Livres
H ISTORIEN et cinéphile - il est notamment l'auteur d'une monumentale histoire des « Cahiers du cinéma » ainsi que d'une biographie de François Truffaut, en collaboration avec Serge Tubiana - Antoine de Baecque signe aujourd'hui un passionnant essai, « les Eclats du rire » (1), sous-titré « La culture des rieurs au XVIIIe siècle ». Pourquoi s'intéresser au siècle des Lumières ? Parce qu'alors une culture spécifique s'est constituée autour du fait de rire, avec ses pratiques et ses représentations : des manières de rire, des sujets de rire, des groupes et des destins de rieurs, des réseaux, des genres particuliers, des valeurs, des débats et des polémiques.
Le but de l'ouvrage, original, est ainsi d'approcher la culture des Lumières par le biais révélateur du rire. Et plus précisément, de revenir aux origines de la guerre du rire révolutionnaire, puisque, dès 1789, la politique est le point d'aboutissement de la culture des rieurs du siècle, lesquels peuvent être aristocrates ou patriotes.
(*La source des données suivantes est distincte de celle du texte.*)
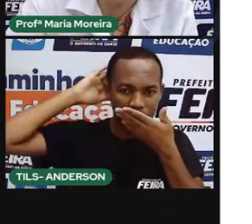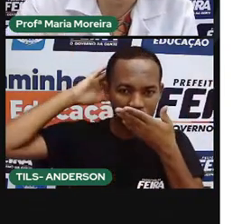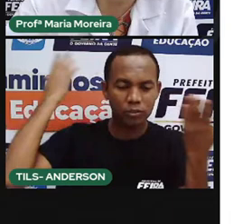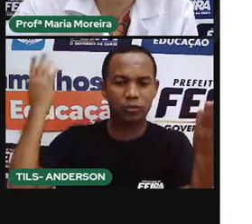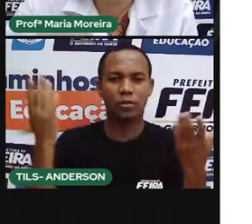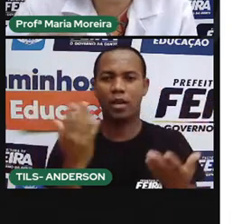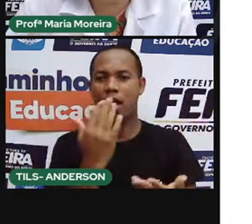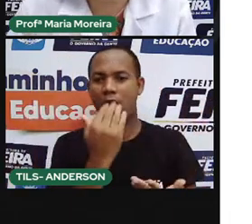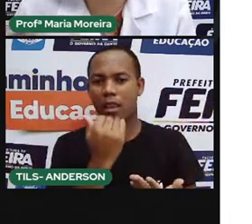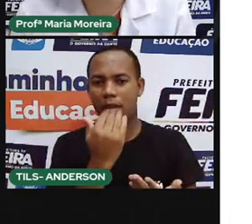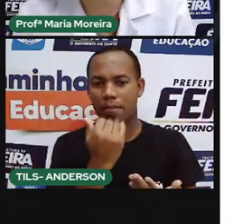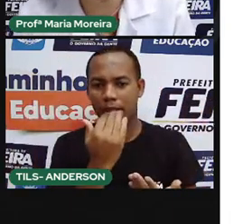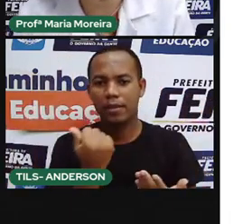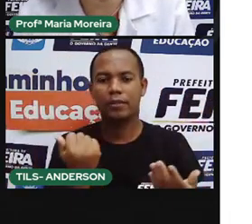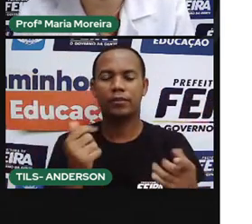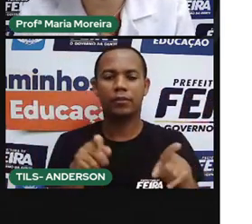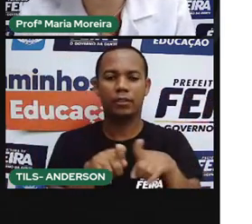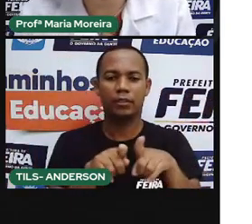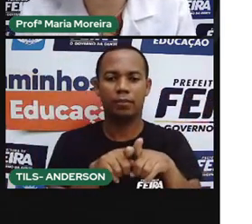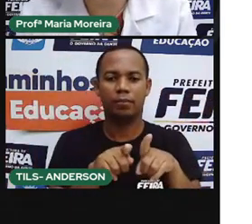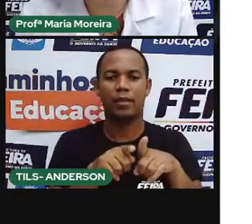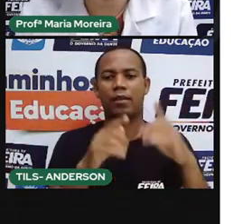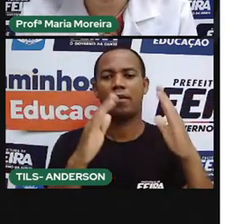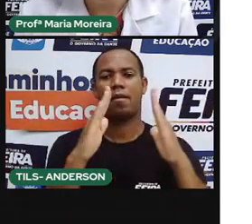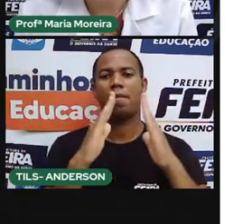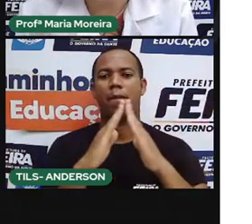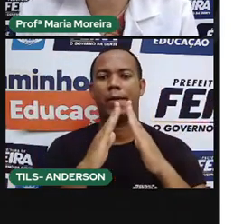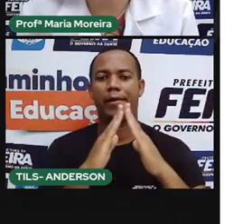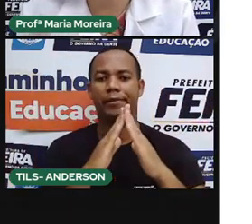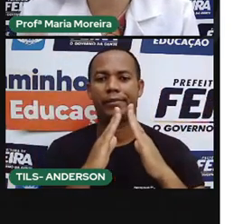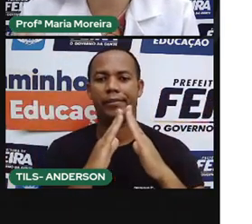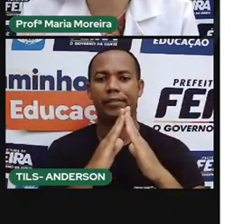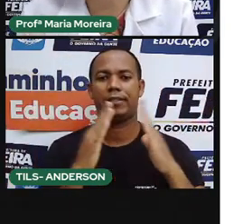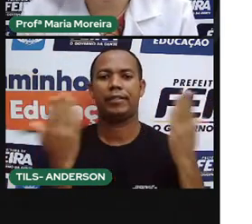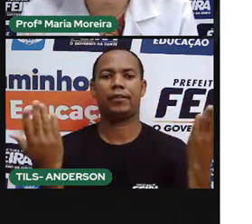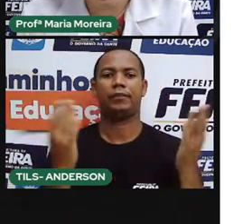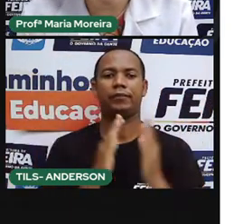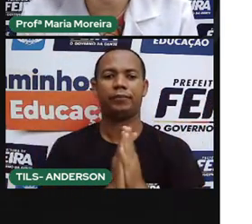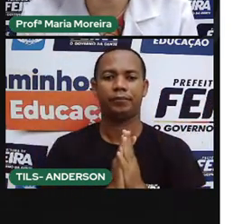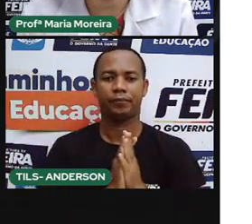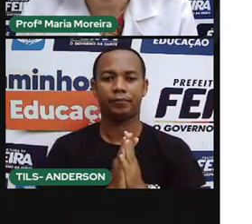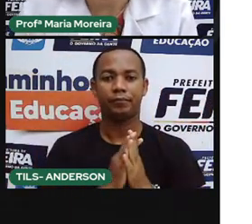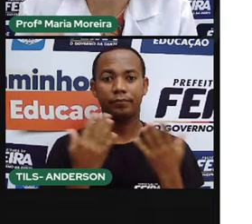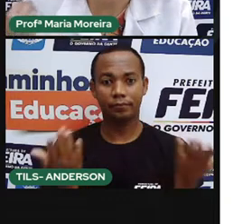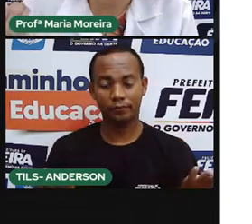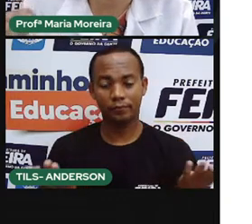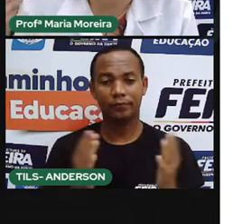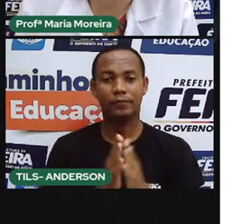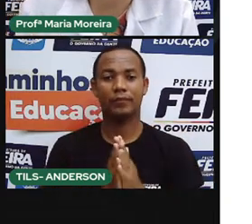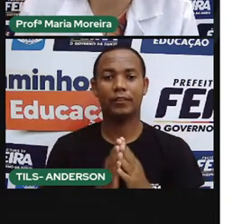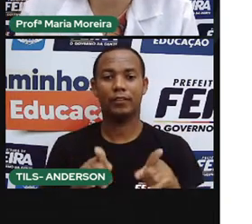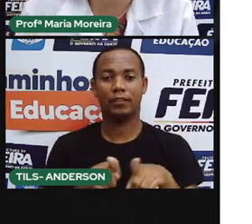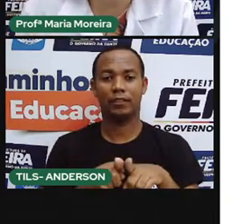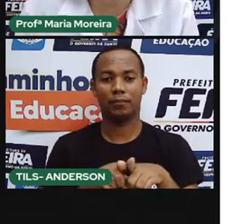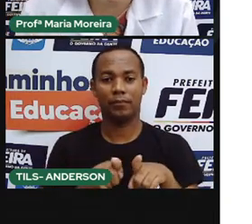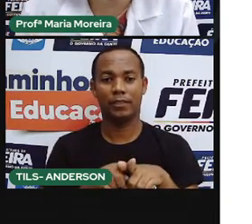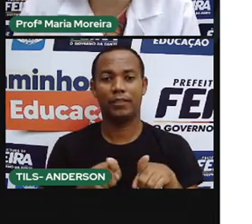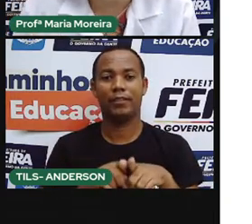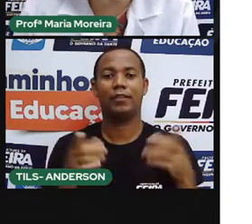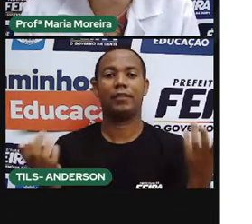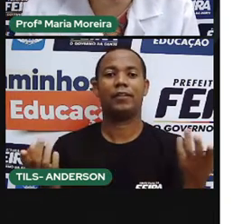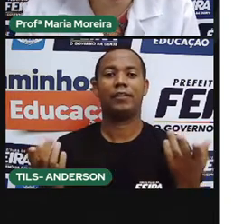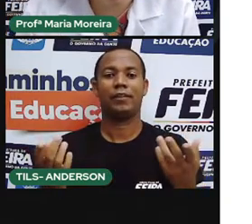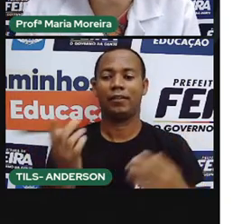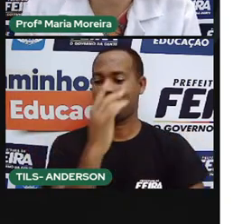do alimento ou até a questão da moradia, que a Pró inclusive falou sobre as moradias, não é isso? E tirava o recurso de onde? Da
C'est ainsi qu'Antoine de Baecque détaille avec allégresse les trois grandes traditions du rire des Lumières.
Le bel esprit, revendiqué par le « Régiment de la calotte » au début du siècle puis par les persifleurs de la « faction satyrique » : un rire qui affirme sa culture nobiliaire et qui cherche à préserver des habitudes, une langue, un esprit, hérités de la tradition, contre les éclats de la modernité ; un rire, illustré avec brio par Rivarol, qui lutte contre l'absolutisme comme contre la Révolution.
La gaieté, ensuite, qui vise à établir le « bon rire » comme un trait fondamental du caractère national, l'attachant à la culture gauloise et l'opposant ainsi à la revendication aristocratique du bel esprit ; une gaieté française parfaitement définie par le journaliste patriote Joseph Antoine Cérutti et qui se devait d'être au service de la pédagogie révolutionnaire.
Décriée par la satire et par la gaieté, comme synonyme de bassesse et de vulgarité, la farce, enfin, est néanmoins un genre à la mode et un spectacle goûté par tous ; le poissard, la farce ivrogne, l'opéra comique, l'arlequinade, le burlesque, le scatologique, les genres sont multiples et séduisent une population très mélangée ; avec une mention spéciale, souligne l'auteur, pour le cabaretier et son plus célèbre représentant de la fin du XVIIIe siècle, Jean Ramponeau.
Antoine de Baecque mêle habilement les anecdotes concernant toutes ces sociétés, clubs, académies ou regroupements qui possédaient chacun leurs règles, leurs cérémonies ou leurs publications - la Société du bout du banc, l'Académie de ces dames et de ces messieurs, les Actes des Apôtres... - et les portraits de ces rieurs qui ont laissé trace de leurs éclats - le marquis de Bièvre, virtuose du calembour, le vicomte de Mirbeau, « frelon » aristocrate ou le journaliste Antoine Joseph Gorsas qui fonda le « Courrier », l'un des principaux titres de la presse révolutionnaire qui dut en grande partie son succès au savoir-faire-rire de son auteur.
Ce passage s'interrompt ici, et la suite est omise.